READING PASSAGE:
'''

Robotech: To the Stars

So the last time I played Robotech was in college where Greytome was my Game Master. We did the final epic battle of Robotech macross at the end of the semester a fitting end to a great semester. Here is the story that I remembered:

The Earth was a graveyard.
The final battle had left cities in ruins, continents scorched and shattered.
And somewhere… my sister might still be alive.

I had one chance.
They offered me a Super Veritech — sleek, fast, but only lightly armed.
I didn’t care.
Speed was what mattered.
Speed could save lives.

Commander Hawthorne and I cut low over the broken wastelands, scanners hunting for survivors among the wreckage.
The cities were little more than twisted black scars across the earth.

Then — incoming contacts.

Battlepods.
A lot of them.

'''

INSTRUCTIONS TO FOLLOW:
Extend the Robotech story above by writing what happens next, beginning right after the line "A lot of them."

DATA LINES:
'''

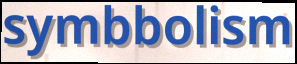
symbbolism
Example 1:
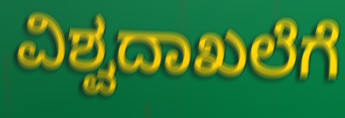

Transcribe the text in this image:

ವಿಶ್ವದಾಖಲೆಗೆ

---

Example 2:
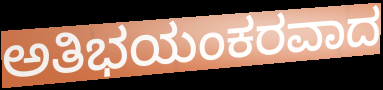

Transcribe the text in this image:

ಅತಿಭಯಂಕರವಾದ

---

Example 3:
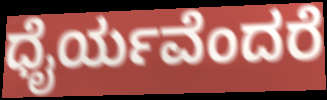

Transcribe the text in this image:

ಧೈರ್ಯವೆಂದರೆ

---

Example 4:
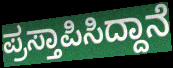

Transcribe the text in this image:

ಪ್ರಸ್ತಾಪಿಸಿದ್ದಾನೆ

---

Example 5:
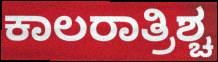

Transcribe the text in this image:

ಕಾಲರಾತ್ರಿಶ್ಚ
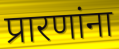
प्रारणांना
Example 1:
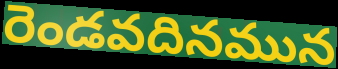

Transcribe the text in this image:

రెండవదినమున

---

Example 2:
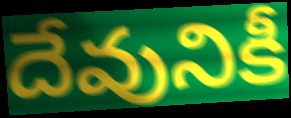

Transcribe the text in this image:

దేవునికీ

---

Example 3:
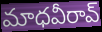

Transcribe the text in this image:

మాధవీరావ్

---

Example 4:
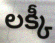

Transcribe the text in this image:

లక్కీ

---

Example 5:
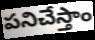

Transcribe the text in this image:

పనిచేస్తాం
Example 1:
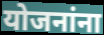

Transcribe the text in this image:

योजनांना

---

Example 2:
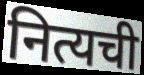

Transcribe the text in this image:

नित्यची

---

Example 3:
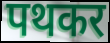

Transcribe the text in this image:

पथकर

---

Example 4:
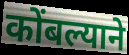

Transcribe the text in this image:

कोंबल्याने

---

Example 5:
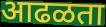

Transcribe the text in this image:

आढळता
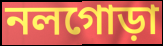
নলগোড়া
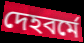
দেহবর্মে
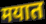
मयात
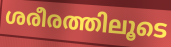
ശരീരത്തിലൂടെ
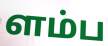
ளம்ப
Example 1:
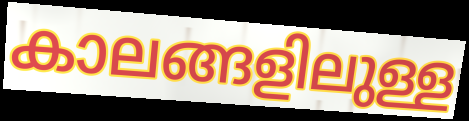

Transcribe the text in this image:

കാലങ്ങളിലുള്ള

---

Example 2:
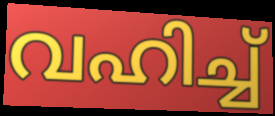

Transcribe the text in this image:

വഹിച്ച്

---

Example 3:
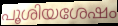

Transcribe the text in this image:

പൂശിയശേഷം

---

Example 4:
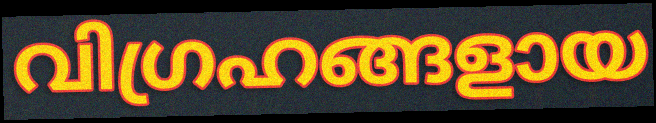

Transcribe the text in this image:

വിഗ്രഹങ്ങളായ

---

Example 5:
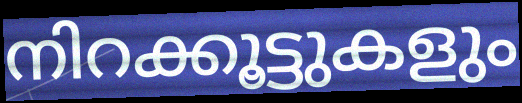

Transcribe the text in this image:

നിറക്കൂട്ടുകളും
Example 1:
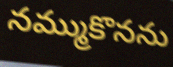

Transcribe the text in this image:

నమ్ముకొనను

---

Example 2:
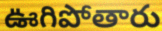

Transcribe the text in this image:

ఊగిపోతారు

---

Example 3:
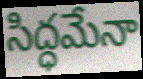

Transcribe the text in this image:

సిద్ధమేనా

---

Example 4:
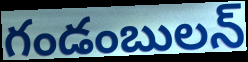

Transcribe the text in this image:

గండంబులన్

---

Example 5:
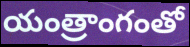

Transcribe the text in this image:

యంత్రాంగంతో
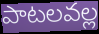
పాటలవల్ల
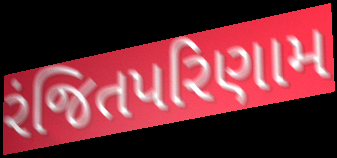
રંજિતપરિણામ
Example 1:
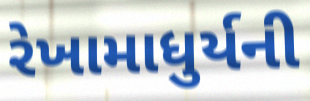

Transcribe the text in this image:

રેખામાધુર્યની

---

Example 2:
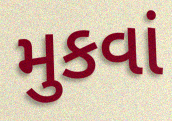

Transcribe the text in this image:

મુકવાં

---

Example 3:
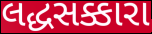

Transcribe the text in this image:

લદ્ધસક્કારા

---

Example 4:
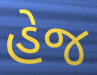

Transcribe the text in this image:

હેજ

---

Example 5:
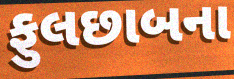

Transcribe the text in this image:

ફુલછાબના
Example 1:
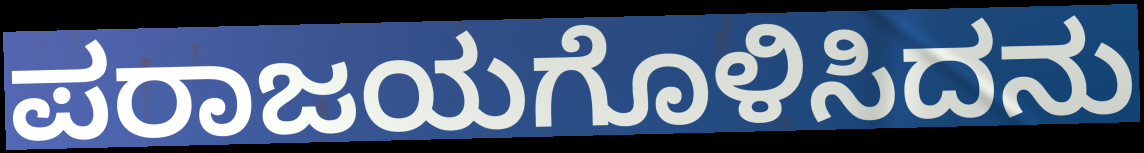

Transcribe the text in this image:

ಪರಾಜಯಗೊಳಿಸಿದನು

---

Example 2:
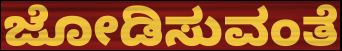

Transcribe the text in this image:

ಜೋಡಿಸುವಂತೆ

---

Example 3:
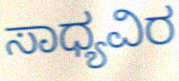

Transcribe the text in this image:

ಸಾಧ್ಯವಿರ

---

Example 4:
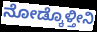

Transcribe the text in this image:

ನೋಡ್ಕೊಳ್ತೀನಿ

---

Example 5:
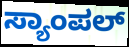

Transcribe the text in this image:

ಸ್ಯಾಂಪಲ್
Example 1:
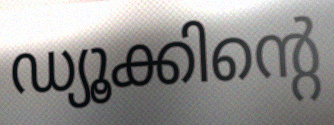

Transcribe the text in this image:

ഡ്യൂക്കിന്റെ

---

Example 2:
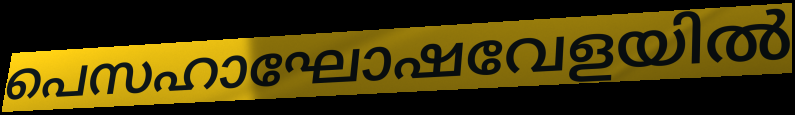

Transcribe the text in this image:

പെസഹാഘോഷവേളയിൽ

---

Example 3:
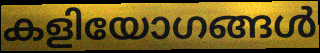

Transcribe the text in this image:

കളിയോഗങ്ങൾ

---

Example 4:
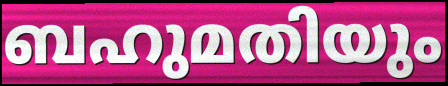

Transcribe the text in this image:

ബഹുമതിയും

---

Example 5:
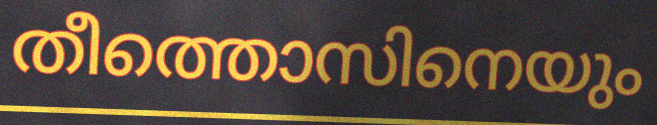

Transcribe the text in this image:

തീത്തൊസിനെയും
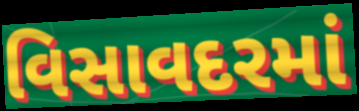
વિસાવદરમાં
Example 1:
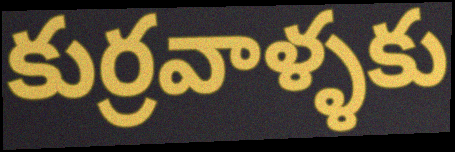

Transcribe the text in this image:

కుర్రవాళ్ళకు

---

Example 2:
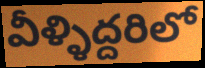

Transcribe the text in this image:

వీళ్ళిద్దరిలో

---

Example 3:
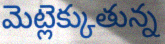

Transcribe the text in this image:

'''

FINAL ANSWER:
They came in screaming, laser fire stitching the air around us.
We fought hard — quick, brutal dogfights, missiles burning trails across the sky.
Even low on armaments, my Veritech danced among them, engines howling.

But this was just the beginning.

Commander Hawthorne’s voice crackled over comms:

“Massive Zentraedi force inbound! They’re making a run at the SDF-1!”

We turned toward base — and ran straight into another wave.

I didn’t hesitate.

“Commander — go! I’ll cover your retreat!”

He peeled away, thrusters screaming, racing to warn the fleet.
I turned to face the enemy, outnumbered but unbowed.

Lasers stitched my wing.
I poured fire into the pods, cannons overheating, thrusters flaring.
Every inch I gave was a hard-fought, bloody one.

Finally, the last of the attackers fell smoking into the ruins below.

I pushed the throttle to maximum and raced for base.

“This is Eddie! Coming in hot! Requesting fully armed Veritech — repeat, full loadout needed!

Command’s voice came back — tight, stressed:

“Negative! No fighters available! All active!”

My stomach twisted.

No time to argue.

I gunned the battered Super Veritech forward, charging toward the maelstrom surrounding the SDF-1.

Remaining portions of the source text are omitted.